New York, Boston airport workers fight for wages, better conditions

Stephon Johnson | 10/9/2015, 11:08 a.m.
In New York, airport workers want the $15 minimum wage as soon as possible.

In New York, airport workers want the $15 minimum wage as soon as possible. Boston airport workers are looking for better working conditions.

New York Gov. Andrew Cuomo announced his plan to raise the minimum wage for fast-food workers to $15 by 2018, but airport workers believe that they should be included, too.

A letter signed by nearly 80 state senators, assemblymen, mayors and City Council members from New York and New Jersey outlines the struggle of airport workers who are paid low wages.

“While the airports generate billions in economic activity and the airlines rake in record profits, workers earn poverty wages, with few meaningful benefits,” the letter reads. “In fact, while airlines rake in record profits and benefit from large tax incentives, more than 50 percent of airport workers are forced to rely on public subsidies to survive.”
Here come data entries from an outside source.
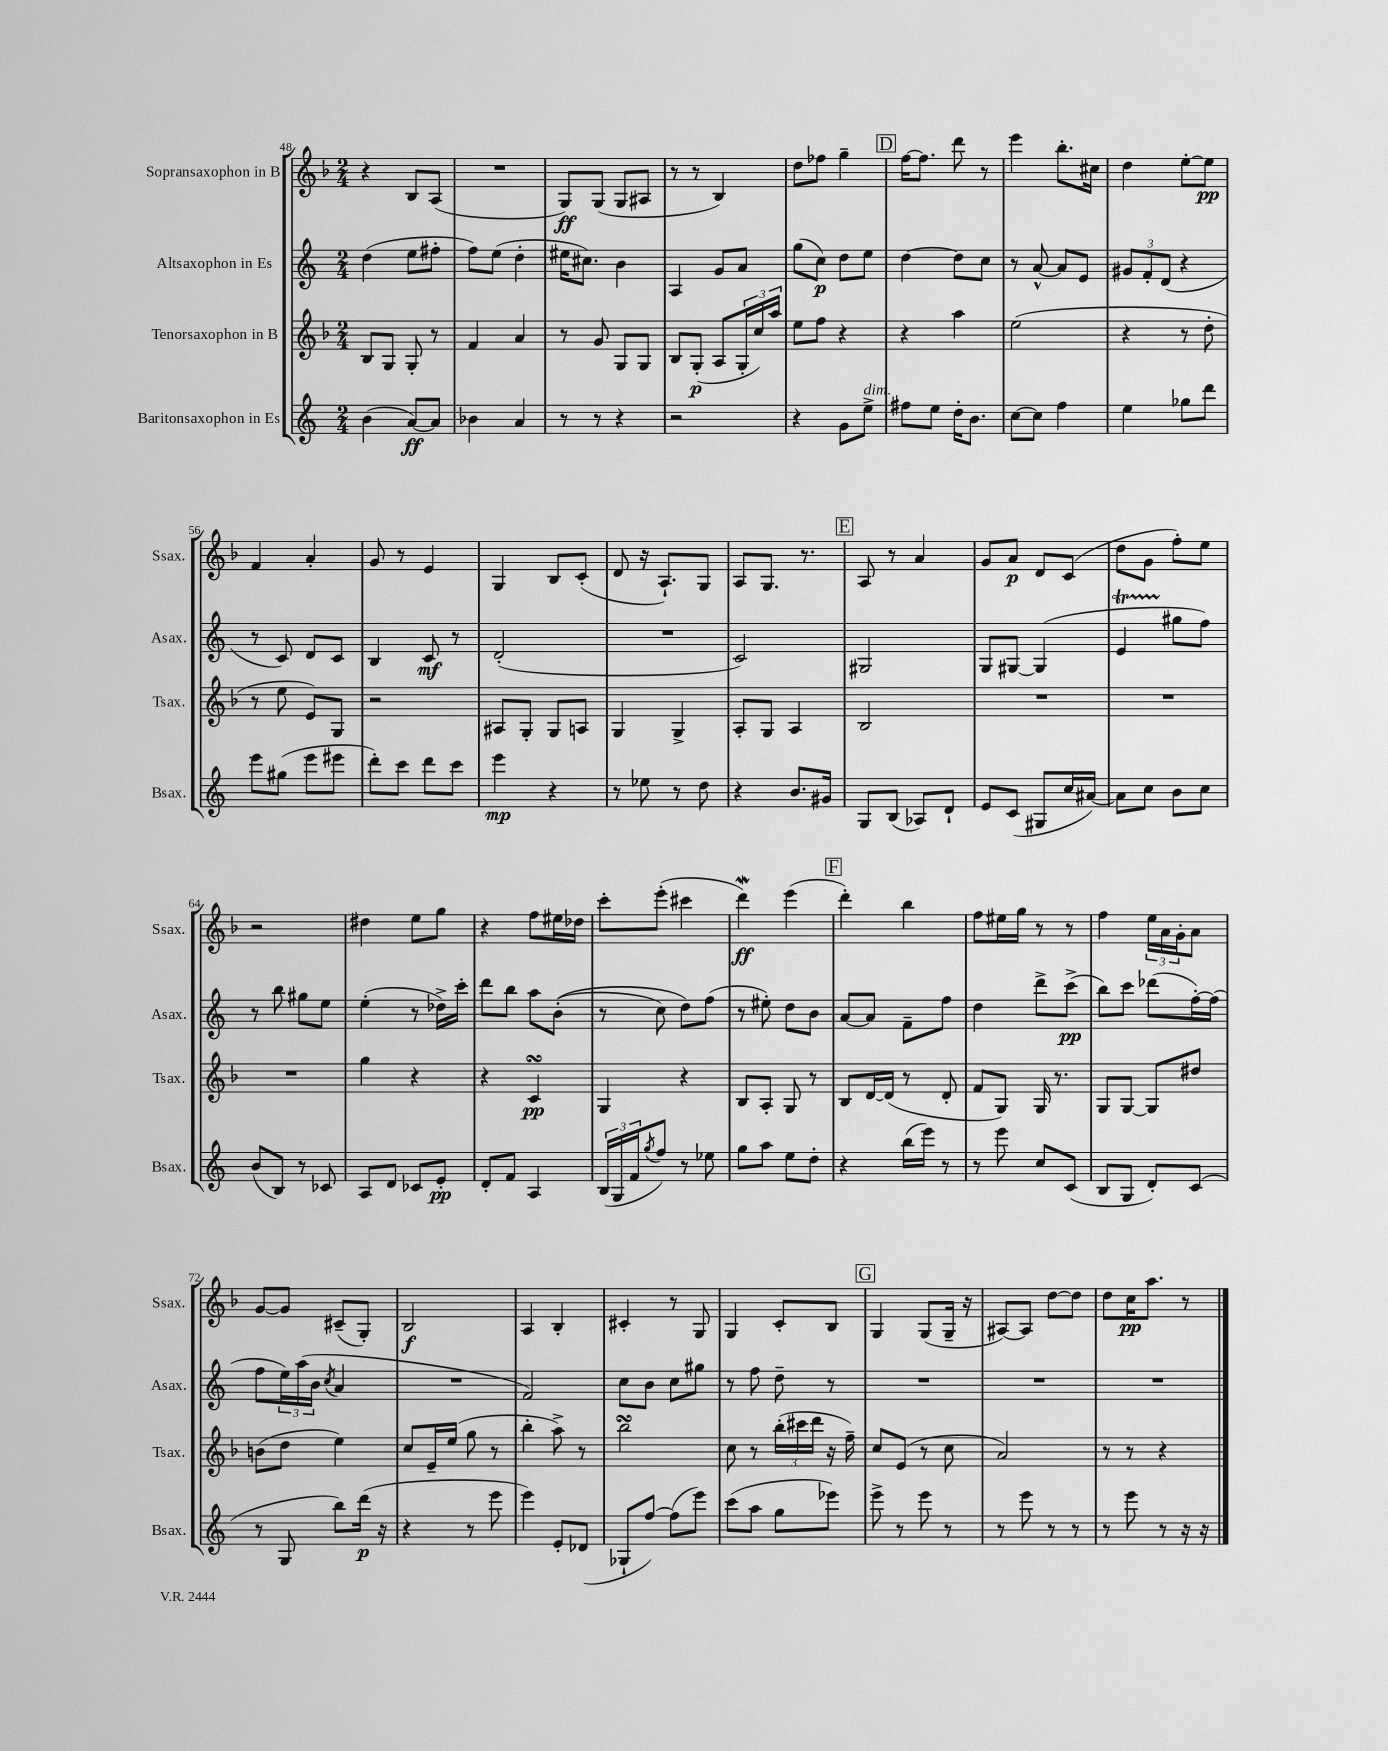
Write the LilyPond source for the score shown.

<<
\new StaffGroup <<
\new Staff = "s0" \with { instrumentName = "Sopransaxophon in B" shortInstrumentName = "Ssax." } {
    \clef treble \key f \major \numericTimeSignature \time 2/4
    r4 bes8 a8( |
    R2 |
    g8\ff) g8( g8 ais8 |
    r8 r8 bes4) |
    d''8 fes''8 g''4-- |
    \mark \markup { \box "D" } f''16~ f''8. d'''8 r8 |
    e'''4 bes''8.-. cis''16 |
    d''4 e''8~-. e''8\pp |
    f'4 a'4-. |
    g'8 r8 e'4 |
    g4 bes8 c'8-.( |
    d'8 r16 a8.-!) g8 |
    a8 g8. r8. |
    \mark \markup { \box "E" } a8 r8 a'4 |
    g'8 a'8\p d'8 c'8( |
    d''8 g'8 f''8-.) e''8 |
    r2 |
    dis''4 e''8 g''8 |
    r4 f''8 eis''16 des''16 |
    c'''8-. e'''8-.( cis'''4 |
    d'''4\mordent\ff) e'''4( |
    \mark \markup { \box "F" } d'''4-.) bes''4 |
    f''8 eis''16 g''16 r8 r8 |
    f''4 \tuplet 3/2 { e''16 a'16 g'16-. } a'8 |
    g'8~ g'8 cis'8--( g8-.) |
    bes2\f |
    a4 bes4-. |
    cis'4-. r8 g8 |
    g4 c'8-. bes8 |
    \mark \markup { \box "G" } g4 g8( g16-- r16 |
    ais8~) ais8 d''8~ d''8 |
    d''8 c''16\pp a''8. r8 \bar "|." |
}
\new Staff = "s1" \with { instrumentName = "Altsaxophon in Es" shortInstrumentName = "Asax." } {
    \clef treble \key c \major \numericTimeSignature \time 2/4
    d''4( e''8 fis''8-. |
    f''8) e''8( d''4-. |
    eis''16 cis''8.) b'4 |
    a4 g'8 a'8 |
    g''8( c''8\p) d''8 e''8 |
    \mark \markup { \box "D" } d''4~ d''8 c''8 |
    r8 a'8~-^ a'8 e'8 |
    \tuplet 3/2 { gis'8 f'8-. d'8( } r4 |
    r8 c'8) d'8 c'8 |
    b4 c'8\mf r8 |
    d'2-.( |
    R2 |
    c'2) |
    \mark \markup { \box "E" } gis2 |
    g8 gis8~ gis4( |
    e'4\startTrillSpan gis''8\stopTrillSpan f''8) |
    r8 b''8 gis''8 e''8 |
    e''4-.( r8 des''16->) c'''16-. |
    d'''8 b''8 a''8 b'8-.(\( |
    r8 c''8) d''8\) f''8( |
    r8 eis''8-.) d''8 b'8 |
    \mark \markup { \box "F" } a'8~ a'8 f'8-- f''8 |
    d''4 d'''8-> c'''8->\pp( |
    b''8) c'''8 des'''8( f''16~-.) f''16( |
    f''8 \tuplet 3/2 { e''16) a''16( b'16 } \acciaccatura { c''8 } a'4 |
    R2 |
    f'2) |
    c''8 b'8 c''8 gis''8 |
    r8 f''8 d''8-- r8 |
    \mark \markup { \box "G" } R2 |
    R2 |
    R2 \bar "|." |
}
\new Staff = "s2" \with { instrumentName = "Tenorsaxophon in B" shortInstrumentName = "Tsax." } {
    \clef treble \key f \major \numericTimeSignature \time 2/4
    bes8 g8 g8-. r8 |
    f'4 a'4 |
    r8 g'8 g8 g8 |
    bes8 g8-.\p( a8 \tuplet 3/2 { g16-. c''16) a''16 } |
    e''8 f''8 r4 |
    \mark \markup { \box "D" } r4 a''4 |
    e''2( |
    r4 r8 d''8-. |
    r8 e''8 e'8) g8 |
    r2 |
    ais8 g8-. g8 a8 |
    g4 g4-> |
    a8-. g8 a4 |
    \mark \markup { \box "E" } bes2 |
    R2 |
    R2 |
    R2 |
    g''4 r4 |
    r4 c'4\turn\pp |
    g4 r4 |
    bes8 a8-. g8 r8 |
    \mark \markup { \box "F" } bes8 d'16~ d'16( r8 d'8-. |
    f'8 g8) g16 r8. |
    g8 g8~ g8 dis''8 |
    b'8( d''8 e''4) |
    c''8 e'16-- e''16( g''8 r8 |
    bes''4-. a''8->) r8 |
    bes''2\turn |
    c''8 r8 \tuplet 3/2 { bes''16-.( cis'''16 d'''16 } r16 f''16--) |
    \mark \markup { \box "G" } c''8 e'8( r8 c''8 |
    a'2) |
    r8 r8 r4 \bar "|." |
}
\new Staff = "s3" \with { instrumentName = "Baritonsaxophon in Es" shortInstrumentName = "Bsax." } {
    \clef treble \key c \major \numericTimeSignature \time 2/4
    b'4( a'8~\ff) a'8 |
    bes'4 a'4 |
    r8 r8 r4 |
    r2 |
    r4 g'8 e''8->^\markup { \italic "dim." } |
    \mark \markup { \box "D" } fis''8 e''8 d''16-. b'8. |
    c''8~ c''8 f''4 |
    e''4 ges''8 d'''8 |
    e'''8 gis''8( e'''8 eis'''8 |
    d'''8-.) c'''8 d'''8 c'''8 |
    e'''4\mp r4 |
    r8 ees''8 r8 d''8 |
    r4 b'8. gis'16 |
    \mark \markup { \box "E" } g8 b8( aes8) d'8-! |
    e'8 c'8( gis8 c''16 ais'16~) |
    ais'8 c''8 b'8 c''8 |
    b'8( b8) r8 ces'8 |
    a8 d'8 ces'8 e'8-.\pp |
    d'8-. f'8 a4 |
    \tuplet 3/2 { b16( g16 f'16 } \acciaccatura { g''8 } f''8) r8 ees''8 |
    g''8 a''8 e''8 d''8-. |
    \mark \markup { \box "F" } r4 b''16( e'''16) r8 |
    r8 e'''8 c''8 c'8( |
    b8 g8 d'8-.) c'8( |
    r8 g8 b''8) d'''16\p( r16 |
    r4 r8 e'''8 |
    e'''4) e'8-. des'8( |
    ges8-! f''8~) f''8( e'''8) |
    c'''8( a''8 g''8 ees'''8) |
    \mark \markup { \box "G" } e'''8-> r8 e'''8 r8 |
    r8 e'''8 r8 r8 |
    r8 e'''8 r8 r16 r16 \bar "|." |
}
>>
>>
\layout { \context { \Score currentBarNumber = #48 } }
This month marks the first year of the Port Authority’s deadline for implementing its plan for better wages and benefits for airport workers. Workers have protested and rallied for a couple of years, and these actions have increased because of renovation projects such as those at LaGuardia Airport. Whereas the money for the renovation projects isn’t running into any issues, the plan to raise wages for workers has been put on hold or pushed back.

In Boston, workers from Logan International Airport rallied Thursday morning outside the JFK Federal Building, demanding that aviation contractors step up health and safety protocols. ReadyJet was recently cited by the Occupational Safety and Health and Administration for exposing workers to numerous hazards, including dangerous chemicals. A group of employees plan to file another complaint with OSHA for exposing workers to toxic chemicals without proper equipment.

ReadyJet is a contractor that provides cabin cleaning and other services to airlines at Logan, including JetBlue, Delta and US Airways. The company has already been cited at the state and federal levels for violating workers’ rights and is currently under investigation for other violations. The union 32BJ SEIU said that ReadyJet has punished workers for exercising their rights by cutting hours and through intimidation.

Last year, Massachusetts Attorney General Maura Healy ordered ReadyJet to pay employees $13,045 in restitution for illegal wage deductions and to pay a $5,000 civil penalty. The attorney general’s office found that money was deducted from the paychecks of 226 workers between July 2012 and May 2015 to pay for TSA badges and uniforms. The attorney general’s office is currently conducting other investigations involving wage theft by ReadyJet.